Another systematic review from 2022 by Alyahya et al. examined depression after BMS and found that 27 articles including 98,757 patients reported the prevalence of post-bariatric depression. Pooling of the data revealed a prevalence of 15.3%. Severe depression was at 1.9%, moderate depression was 5.1%, and mild and minimal depression was at 12.7%. There was also a negative association between postoperative depression and weight loss (correlation -0.135), but no statistically significant association was found between post-BMS, depression, and BMI [33].

Furthermore, Morgan et al. tested the incidence and determinants of mental health service use after BMS in 24,766 patients. They found that at least one mental health service was used by 3976 patients (16.1%), with 1401 patients (35.2%) presenting only before surgery, 1025 (25.8%) presenting before and after surgery, and 1550 patients (39.0%) presenting only after surgery. An increase was seen in PIs with an incidence rate ratio (IRR) of 2.3 and emergency department attendance with an IRR of 3.0. An IRR of 2.8 for self-harm presentation, and 2.2 for drug and alcohol overdose. Furthermore, psychiatric hospitalizations had an IRR of 3.0. A total of 25 of 261 postoperative deaths (9.6%) occurred due to suicide [34]. In our study, we observed admission to a psychiatric hospital 5.1% of the time .

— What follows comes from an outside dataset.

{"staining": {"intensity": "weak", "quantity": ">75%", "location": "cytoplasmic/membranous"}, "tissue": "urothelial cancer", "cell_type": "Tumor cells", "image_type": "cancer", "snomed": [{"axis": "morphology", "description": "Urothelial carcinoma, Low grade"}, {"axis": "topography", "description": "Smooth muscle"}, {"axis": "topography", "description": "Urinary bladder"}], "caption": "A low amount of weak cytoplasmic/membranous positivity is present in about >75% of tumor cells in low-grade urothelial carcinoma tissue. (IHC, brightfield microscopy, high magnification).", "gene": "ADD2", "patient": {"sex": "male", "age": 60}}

This shows that good pre- and postoperative assessments are necessary. Follow-up is necessary to guide and protect patients with PI in possible relapse, unstable situations, or fatal outcomes.

Weight loss

We also tested weight loss as a secondary outcome by comparing patients with PI to a control group without PI. Postoperative %TWL was equal in both groups after six months (24.6% ± 8.9 and 24.0% ± 8.4). Steinmann et al. tested BMS in patients with bipolar and other psychiatric disorders and found similar results as in the control group after one year [12]. Another study found that BMS was a possible treatment option for stable patients with schizophrenia, with good WL results postoperative [35].

Limitations

This retrospective study had several limitations. No validated questionnaires were used to test fluctuations in mental health, such as the Brief Symptom Inventory or disease-specific scales, such as the Beck Depression Inventory and Anxiety Symptoms Questionnaire. The Rosenberg Self-Esteem Scale was used to measure QoL. Future studies should be designed using validated pre- and postoperative measurement methods. For example, Riegel et al. deemed the dimensional DSM-5 and ICD-11 trait models suitable for defining specific “characteristics” of patients in a pre-BMS setting [36]. In addition, the patient population in this study was very heterogeneous, which provides a good representation of all psychiatric disorders and has good external validity. Nevertheless, it would be beneficial to look at a more homogeneous group to investigate the behaviors associated with individual disorders in future studies.

Conclusion

BMS can be an effective weight loss treatment and a safe procedure for patients with psychiatric disorders. This study found no change in the psychiatric status of the patients outside their ordinary course of illness. De novo PI was rare in this study. Furthermore, patients with severe PIs were excluded from undergoing surgery and from the study. Attention to follow-up is necessary to guide and protect patients with PI.